Data section start

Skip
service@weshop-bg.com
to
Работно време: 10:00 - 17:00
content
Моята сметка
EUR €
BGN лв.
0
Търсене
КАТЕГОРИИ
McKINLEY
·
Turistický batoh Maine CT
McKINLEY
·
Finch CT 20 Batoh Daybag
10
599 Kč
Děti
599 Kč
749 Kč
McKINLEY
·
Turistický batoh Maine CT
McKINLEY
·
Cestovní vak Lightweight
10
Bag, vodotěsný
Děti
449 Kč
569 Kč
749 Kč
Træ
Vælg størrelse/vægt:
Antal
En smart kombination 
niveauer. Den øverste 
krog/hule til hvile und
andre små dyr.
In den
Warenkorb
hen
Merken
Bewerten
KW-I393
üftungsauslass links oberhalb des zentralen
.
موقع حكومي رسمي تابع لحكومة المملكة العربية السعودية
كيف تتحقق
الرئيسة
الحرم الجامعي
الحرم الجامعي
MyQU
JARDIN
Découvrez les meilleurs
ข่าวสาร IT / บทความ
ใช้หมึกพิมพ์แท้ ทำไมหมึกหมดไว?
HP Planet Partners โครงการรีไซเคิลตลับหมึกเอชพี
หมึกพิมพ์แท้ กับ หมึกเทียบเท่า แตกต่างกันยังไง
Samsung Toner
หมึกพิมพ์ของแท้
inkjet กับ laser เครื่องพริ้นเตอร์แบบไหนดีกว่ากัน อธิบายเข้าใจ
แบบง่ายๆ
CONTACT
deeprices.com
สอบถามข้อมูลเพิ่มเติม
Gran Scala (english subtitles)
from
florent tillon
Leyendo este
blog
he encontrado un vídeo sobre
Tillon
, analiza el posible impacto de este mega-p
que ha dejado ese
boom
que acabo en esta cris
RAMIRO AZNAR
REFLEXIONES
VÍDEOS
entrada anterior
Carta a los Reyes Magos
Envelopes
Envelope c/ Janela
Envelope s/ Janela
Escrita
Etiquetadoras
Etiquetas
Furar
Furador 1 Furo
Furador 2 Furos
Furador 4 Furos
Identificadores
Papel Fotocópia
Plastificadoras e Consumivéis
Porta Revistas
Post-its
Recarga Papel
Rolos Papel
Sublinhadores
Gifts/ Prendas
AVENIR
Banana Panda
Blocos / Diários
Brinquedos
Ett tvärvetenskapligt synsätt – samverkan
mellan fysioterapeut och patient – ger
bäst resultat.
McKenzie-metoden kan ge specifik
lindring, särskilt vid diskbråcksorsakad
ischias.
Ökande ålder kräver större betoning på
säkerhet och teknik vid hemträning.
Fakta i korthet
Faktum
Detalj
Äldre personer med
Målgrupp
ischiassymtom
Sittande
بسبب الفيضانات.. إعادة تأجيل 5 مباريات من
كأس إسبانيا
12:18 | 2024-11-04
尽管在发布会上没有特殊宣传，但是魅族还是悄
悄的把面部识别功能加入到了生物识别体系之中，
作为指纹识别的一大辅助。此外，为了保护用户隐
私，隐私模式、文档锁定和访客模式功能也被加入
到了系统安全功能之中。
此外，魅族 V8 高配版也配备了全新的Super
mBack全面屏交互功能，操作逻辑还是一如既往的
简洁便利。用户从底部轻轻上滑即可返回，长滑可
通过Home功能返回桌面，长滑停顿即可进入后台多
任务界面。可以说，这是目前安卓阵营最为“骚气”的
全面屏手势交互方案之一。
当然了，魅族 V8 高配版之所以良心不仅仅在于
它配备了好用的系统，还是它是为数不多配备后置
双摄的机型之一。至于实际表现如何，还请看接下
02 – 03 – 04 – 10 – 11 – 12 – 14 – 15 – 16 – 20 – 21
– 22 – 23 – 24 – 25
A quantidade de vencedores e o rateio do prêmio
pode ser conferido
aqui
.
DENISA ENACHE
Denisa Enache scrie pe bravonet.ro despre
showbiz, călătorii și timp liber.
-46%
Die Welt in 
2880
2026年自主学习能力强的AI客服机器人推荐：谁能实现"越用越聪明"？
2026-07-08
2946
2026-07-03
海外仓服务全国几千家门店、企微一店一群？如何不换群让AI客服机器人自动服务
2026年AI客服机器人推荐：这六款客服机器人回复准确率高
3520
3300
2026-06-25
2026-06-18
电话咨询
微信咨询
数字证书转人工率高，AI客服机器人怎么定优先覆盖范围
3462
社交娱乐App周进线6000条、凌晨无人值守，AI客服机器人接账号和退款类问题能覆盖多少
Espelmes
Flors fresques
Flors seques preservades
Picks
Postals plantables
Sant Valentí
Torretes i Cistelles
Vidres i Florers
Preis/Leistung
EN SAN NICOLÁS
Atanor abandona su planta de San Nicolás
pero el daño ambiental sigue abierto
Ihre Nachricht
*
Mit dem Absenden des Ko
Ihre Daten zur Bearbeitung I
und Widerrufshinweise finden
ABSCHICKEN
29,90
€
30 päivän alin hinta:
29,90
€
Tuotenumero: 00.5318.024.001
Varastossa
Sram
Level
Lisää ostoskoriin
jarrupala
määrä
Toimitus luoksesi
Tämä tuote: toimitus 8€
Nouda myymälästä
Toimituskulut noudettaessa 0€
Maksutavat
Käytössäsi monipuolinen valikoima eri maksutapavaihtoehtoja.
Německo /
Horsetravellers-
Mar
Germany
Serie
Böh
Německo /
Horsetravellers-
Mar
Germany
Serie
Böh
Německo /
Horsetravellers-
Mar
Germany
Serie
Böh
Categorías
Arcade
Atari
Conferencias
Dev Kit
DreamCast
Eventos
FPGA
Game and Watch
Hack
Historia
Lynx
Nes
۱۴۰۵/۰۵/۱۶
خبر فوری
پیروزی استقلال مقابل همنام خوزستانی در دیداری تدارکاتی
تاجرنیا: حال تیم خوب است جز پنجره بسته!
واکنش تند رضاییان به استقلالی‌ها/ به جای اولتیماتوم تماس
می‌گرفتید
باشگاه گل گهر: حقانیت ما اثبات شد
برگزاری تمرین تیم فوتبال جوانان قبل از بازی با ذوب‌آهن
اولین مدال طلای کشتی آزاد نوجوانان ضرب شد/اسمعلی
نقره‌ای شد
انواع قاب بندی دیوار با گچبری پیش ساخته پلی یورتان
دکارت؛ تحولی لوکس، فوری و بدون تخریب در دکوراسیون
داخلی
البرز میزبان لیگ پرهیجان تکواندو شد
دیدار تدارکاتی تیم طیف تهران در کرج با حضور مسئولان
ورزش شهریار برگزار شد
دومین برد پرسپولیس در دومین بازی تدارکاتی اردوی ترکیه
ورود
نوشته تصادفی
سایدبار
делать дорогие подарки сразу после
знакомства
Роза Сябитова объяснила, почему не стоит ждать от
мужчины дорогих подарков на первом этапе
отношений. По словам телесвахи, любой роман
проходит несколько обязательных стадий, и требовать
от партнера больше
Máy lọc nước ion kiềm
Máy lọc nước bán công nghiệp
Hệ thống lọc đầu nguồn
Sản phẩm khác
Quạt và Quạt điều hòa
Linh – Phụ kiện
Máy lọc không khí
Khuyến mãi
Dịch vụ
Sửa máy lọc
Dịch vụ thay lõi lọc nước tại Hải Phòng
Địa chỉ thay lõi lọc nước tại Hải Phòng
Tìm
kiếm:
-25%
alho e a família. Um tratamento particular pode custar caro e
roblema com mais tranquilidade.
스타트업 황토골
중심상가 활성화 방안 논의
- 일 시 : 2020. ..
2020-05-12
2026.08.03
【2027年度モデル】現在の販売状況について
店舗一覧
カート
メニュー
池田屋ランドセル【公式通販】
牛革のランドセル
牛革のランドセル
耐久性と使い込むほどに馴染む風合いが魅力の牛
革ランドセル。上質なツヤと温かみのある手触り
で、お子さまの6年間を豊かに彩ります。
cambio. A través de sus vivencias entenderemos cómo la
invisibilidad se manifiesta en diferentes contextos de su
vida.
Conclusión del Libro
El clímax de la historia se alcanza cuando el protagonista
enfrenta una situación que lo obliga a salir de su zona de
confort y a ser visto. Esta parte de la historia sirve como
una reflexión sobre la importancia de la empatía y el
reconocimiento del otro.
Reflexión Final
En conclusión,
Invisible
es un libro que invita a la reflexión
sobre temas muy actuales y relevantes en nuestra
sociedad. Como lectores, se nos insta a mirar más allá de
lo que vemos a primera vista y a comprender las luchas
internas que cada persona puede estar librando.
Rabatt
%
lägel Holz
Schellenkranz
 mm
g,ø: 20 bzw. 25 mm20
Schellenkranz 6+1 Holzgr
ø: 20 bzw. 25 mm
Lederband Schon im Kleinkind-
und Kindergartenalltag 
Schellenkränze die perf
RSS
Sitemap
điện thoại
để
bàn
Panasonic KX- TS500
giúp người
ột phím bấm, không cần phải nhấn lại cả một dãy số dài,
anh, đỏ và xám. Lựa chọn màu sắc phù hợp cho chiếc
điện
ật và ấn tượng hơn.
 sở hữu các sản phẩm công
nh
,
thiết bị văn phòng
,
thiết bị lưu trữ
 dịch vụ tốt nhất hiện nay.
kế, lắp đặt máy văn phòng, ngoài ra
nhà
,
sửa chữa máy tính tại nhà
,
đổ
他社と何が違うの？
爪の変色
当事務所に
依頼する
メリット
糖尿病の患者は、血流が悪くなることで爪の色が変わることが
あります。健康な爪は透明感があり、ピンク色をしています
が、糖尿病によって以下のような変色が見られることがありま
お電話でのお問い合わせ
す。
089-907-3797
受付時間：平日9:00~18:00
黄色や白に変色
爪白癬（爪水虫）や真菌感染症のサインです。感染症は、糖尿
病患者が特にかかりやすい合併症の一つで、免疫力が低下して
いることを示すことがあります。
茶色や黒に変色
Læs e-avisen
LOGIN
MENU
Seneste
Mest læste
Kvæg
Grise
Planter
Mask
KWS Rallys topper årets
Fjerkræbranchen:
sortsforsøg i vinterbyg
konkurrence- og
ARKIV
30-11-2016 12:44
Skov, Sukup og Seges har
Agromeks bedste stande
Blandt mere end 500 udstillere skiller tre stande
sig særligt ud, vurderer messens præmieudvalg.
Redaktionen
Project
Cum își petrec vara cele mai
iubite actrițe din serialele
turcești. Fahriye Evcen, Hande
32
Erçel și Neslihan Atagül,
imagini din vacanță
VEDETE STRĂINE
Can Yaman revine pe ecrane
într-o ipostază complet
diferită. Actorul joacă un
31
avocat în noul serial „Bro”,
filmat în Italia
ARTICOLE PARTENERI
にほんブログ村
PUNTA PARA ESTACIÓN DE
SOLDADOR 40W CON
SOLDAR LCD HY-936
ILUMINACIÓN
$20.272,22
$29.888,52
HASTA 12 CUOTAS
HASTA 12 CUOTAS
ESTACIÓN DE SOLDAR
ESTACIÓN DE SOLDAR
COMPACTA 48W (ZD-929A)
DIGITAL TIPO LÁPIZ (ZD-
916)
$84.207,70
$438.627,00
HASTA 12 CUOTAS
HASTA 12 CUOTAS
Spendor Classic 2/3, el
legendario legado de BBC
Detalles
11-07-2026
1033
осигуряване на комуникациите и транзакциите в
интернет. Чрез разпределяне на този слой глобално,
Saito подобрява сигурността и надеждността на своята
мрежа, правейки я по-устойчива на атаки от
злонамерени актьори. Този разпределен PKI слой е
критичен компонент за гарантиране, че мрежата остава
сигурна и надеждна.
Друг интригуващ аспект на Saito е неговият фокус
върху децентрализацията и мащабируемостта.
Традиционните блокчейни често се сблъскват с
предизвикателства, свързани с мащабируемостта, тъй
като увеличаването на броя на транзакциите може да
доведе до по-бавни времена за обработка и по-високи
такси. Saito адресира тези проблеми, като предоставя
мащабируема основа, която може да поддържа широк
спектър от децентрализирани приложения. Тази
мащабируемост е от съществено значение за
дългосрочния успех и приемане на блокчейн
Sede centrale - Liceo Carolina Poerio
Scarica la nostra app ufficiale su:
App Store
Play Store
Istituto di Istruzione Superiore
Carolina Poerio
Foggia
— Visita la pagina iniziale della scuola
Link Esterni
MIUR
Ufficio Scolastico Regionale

Data section end

Problem description – Quote the data above from the line containing "g,ø: 20 bzw. 25 mm20" to the line containing "anh, đỏ và xám.", inclusive, and stop.

Response box –
g,ø: 20 bzw. 25 mm20
Schellenkranz 6+1 Holzgr
ø: 20 bzw. 25 mm
Lederband Schon im Kleinkind-
und Kindergartenalltag 
Schellenkränze die perf
RSS
Sitemap
điện thoại
để
bàn
Panasonic KX- TS500
giúp người
ột phím bấm, không cần phải nhấn lại cả một dãy số dài,
anh, đỏ và xám. Lựa chọn màu sắc phù hợp cho chiếc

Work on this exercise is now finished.